Cornell Software Learns How to Spot Fake Online Reviews
Unless you're really gullible, you must assume that some online user reviews on sites like Amazon and Yelp are fake. But can you spot them?
Researchers at Cornell University believe they can. They've developed software that recognizes fake online hotel reviews with 90 percent accuracy, CNet reports. Humans, by comparison, only guess correctly about half the time. (Try it yourself. The image here contains one real review and one bogus review; the answer is at the bottom.)
The Cornell crew trained the software to recognize patterns in reviews that were known fakes.

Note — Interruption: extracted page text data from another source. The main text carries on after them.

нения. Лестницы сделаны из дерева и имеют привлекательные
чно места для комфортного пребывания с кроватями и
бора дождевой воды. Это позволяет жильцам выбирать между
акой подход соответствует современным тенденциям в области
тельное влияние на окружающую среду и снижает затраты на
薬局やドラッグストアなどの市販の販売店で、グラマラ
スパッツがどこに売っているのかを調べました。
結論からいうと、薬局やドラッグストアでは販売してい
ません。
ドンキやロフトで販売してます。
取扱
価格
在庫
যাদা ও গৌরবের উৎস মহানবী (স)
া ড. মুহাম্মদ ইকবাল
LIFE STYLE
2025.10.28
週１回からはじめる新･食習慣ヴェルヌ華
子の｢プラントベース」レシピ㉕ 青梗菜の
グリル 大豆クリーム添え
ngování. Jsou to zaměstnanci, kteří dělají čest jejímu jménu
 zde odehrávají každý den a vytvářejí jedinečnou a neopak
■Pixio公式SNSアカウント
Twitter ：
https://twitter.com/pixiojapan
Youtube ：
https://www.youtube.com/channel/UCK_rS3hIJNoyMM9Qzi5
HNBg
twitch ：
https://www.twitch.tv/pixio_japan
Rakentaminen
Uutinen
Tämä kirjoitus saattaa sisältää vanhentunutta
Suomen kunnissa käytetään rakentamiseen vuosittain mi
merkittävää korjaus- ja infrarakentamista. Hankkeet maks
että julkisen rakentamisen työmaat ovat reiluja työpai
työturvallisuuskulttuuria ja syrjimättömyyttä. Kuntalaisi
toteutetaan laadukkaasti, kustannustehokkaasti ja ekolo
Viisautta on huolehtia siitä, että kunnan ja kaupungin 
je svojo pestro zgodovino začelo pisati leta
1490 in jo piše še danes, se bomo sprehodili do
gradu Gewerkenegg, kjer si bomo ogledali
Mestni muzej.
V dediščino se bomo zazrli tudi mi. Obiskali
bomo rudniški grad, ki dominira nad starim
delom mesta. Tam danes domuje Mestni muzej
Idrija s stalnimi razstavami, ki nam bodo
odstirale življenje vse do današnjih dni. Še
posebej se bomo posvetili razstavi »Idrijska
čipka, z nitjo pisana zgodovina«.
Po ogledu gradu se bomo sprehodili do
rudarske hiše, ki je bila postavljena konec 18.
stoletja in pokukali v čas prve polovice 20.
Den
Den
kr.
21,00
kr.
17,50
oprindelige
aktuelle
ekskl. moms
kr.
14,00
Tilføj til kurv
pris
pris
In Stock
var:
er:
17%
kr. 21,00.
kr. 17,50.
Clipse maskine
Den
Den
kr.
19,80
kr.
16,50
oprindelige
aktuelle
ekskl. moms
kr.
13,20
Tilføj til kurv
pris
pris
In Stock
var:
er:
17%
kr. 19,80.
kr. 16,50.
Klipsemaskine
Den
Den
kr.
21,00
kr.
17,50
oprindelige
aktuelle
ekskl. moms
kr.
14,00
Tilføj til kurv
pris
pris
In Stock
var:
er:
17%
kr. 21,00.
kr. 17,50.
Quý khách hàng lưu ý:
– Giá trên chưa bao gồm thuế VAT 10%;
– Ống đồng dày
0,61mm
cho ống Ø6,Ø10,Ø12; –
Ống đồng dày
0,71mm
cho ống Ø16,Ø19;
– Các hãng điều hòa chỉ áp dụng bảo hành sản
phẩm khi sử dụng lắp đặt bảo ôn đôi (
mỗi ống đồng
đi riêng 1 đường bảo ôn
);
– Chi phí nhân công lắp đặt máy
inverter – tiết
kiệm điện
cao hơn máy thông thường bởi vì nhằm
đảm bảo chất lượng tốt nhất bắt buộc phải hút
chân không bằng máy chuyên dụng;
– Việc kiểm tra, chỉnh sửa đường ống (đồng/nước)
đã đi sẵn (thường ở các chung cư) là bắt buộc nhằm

The software compared 320 gushy hotel write-ups produced by Amazon Mechanical Turks to 320 reviews that appeared on TripAdvisor, where writers are required to have booked their trips through the site. Turns out, fake reviewers tend to use more verbs and less punctuation, and they focus more on family activities than the actual hotels.

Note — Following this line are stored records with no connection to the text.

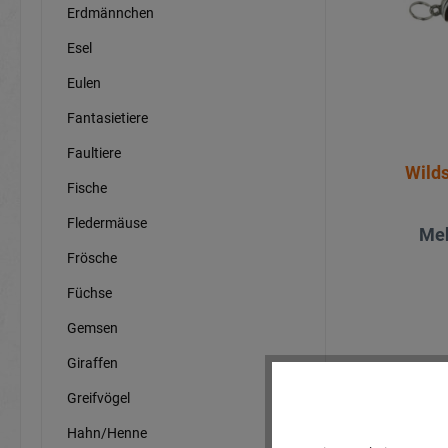
Erdmännchen
Esel
Eulen
Fantasietiere
Faultiere
Wild
Fische
Fledermäuse
Meh
Frösche
Füchse
Gemsen
Giraffen
Ak
Greifvögel
Hahn/Henne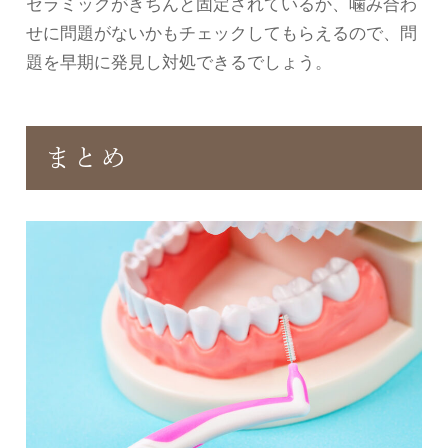
セラミックがきちんと固定されているか、噛み合わ
せに問題がないかもチェックしてもらえるので、問
題を早期に発見し対処できるでしょう。
まとめ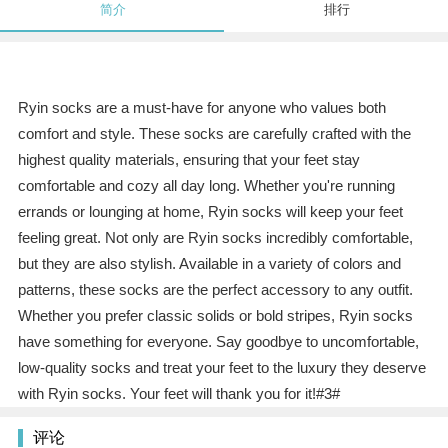
简介
排行
Ryin socks are a must-have for anyone who values both
comfort and style. These socks are carefully crafted with the
highest quality materials, ensuring that your feet stay
comfortable and cozy all day long. Whether you're running
errands or lounging at home, Ryin socks will keep your feet
feeling great. Not only are Ryin socks incredibly comfortable,
but they are also stylish. Available in a variety of colors and
patterns, these socks are the perfect accessory to any outfit.
Whether you prefer classic solids or bold stripes, Ryin socks
have something for everyone. Say goodbye to uncomfortable,
low-quality socks and treat your feet to the luxury they deserve
with Ryin socks. Your feet will thank you for it!#3#
评论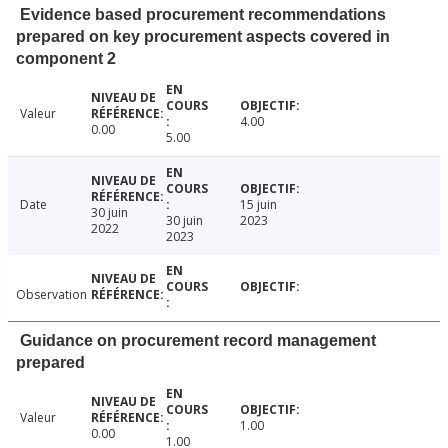
Evidence based procurement recommendations
prepared on key procurement aspects covered in
component 2
Valeur
4.00
0.00
5.00
Date
15 juin
30 juin
30 juin
2023
2022
2023
Observation
Guidance on procurement record management
prepared
Valeur
1.00
0.00
1.00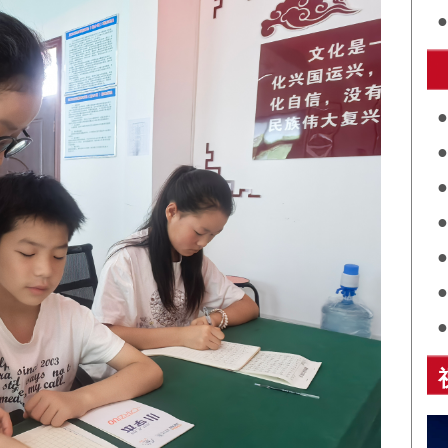
护
共
关
评
展
诵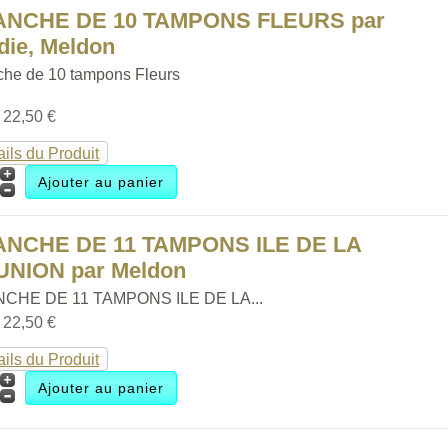
ANCHE DE 10 TAMPONS FLEURS par
die, Meldon
che de 10 tampons Fleurs
:
22,50 €
ails du Produit
ANCHE DE 11 TAMPONS ILE DE LA
UNION par Meldon
CHE DE 11 TAMPONS ILE DE LA...
:
22,50 €
ails du Produit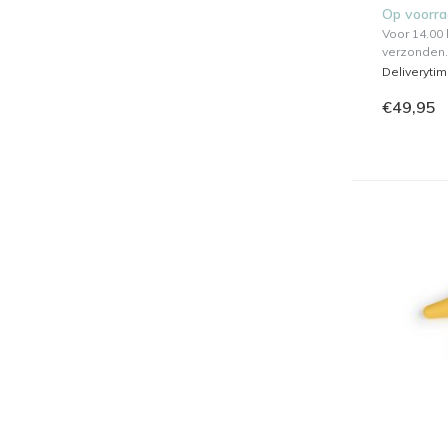
Op voorr
Voor 14.00
verzonden.
Deliveryti
€49,95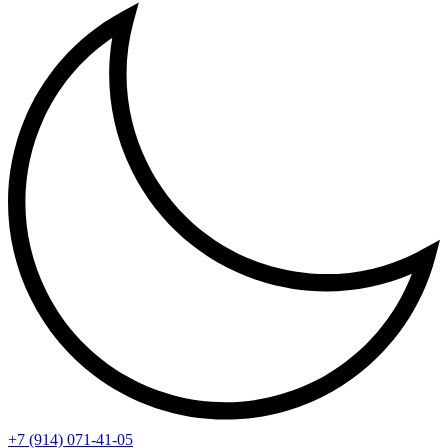
+7 (914) 071-41-05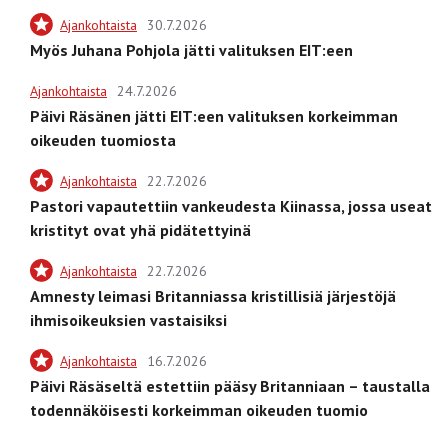
Ajankohtaista
30.7.2026
Myös Juhana Pohjola jätti valituksen EIT:een
Ajankohtaista
24.7.2026
Päivi Räsänen jätti EIT:een valituksen korkeimman
oikeuden tuomiosta
Ajankohtaista
22.7.2026
Pastori vapautettiin vankeudesta Kiinassa, jossa useat
kristityt ovat yhä pidätettyinä
Ajankohtaista
22.7.2026
Amnesty leimasi Britanniassa kristillisiä järjestöjä
ihmisoikeuksien vastaisiksi
Ajankohtaista
16.7.2026
Päivi Räsäseltä estettiin pääsy Britanniaan – taustalla
todennäköisesti korkeimman oikeuden tuomio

Once the software was trained, researchers tested it on the remaining reviews in their database -- 80 real, and 80 fake. Nearly nine out of 10 guesses were correct.
The research could help solve a fundamental dilemma with online user reviews: People trust and rely on what other consumers write online, even when they suspect that fake reviews are in their midst. And when it comes to spotting fakes, even skeptics are better off flipping a coin (although there are methods to getting the most out of user reviews in aggregate). We need a more reliable way to sniff out user reviews, because scandals where perpetrators get caught are the exception, not the rule.
The Cornell researchers are working on it, moving from hotel reviews to restaurants and eventually products. If the software ever gets used in the real world, they'll also have to deal with the possibility of review spammers adjusting their prose to avoid detection, turning this whole exercise into a game of cat and mouse.
But any help from software is better than nothing. On that note, the review on the right in the above image is bogus. How'd you do?